> What is required
Which lines of the listing below contain the word "middle"? Return them.

> Records provided
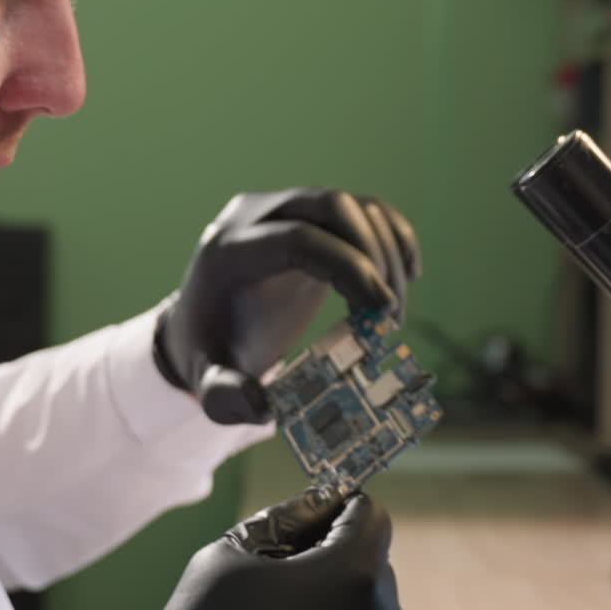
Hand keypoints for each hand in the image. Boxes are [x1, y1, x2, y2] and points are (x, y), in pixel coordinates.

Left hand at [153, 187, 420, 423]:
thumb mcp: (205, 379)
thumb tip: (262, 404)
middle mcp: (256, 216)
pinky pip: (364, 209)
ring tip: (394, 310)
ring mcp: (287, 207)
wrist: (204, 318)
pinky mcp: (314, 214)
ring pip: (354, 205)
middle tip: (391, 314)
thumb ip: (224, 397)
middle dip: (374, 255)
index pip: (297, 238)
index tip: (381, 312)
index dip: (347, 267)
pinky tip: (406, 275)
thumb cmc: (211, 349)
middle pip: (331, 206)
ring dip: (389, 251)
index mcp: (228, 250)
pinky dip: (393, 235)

...

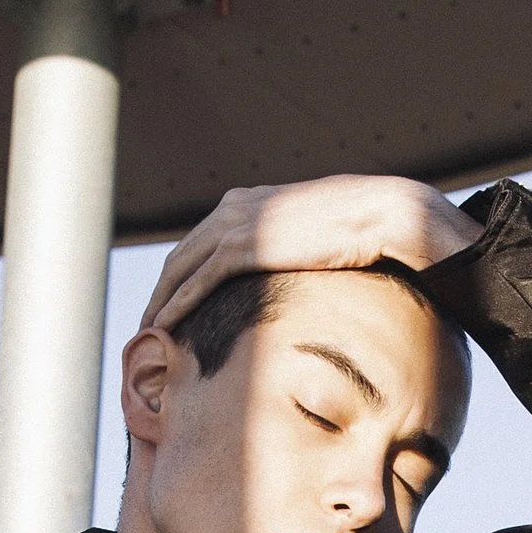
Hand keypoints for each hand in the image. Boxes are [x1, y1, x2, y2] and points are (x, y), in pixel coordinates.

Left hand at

> Answer for this exercise
middle mcp: (256, 216)
middle tip: (391, 314)
middle dip: (374, 255)
middle pip: (331, 206)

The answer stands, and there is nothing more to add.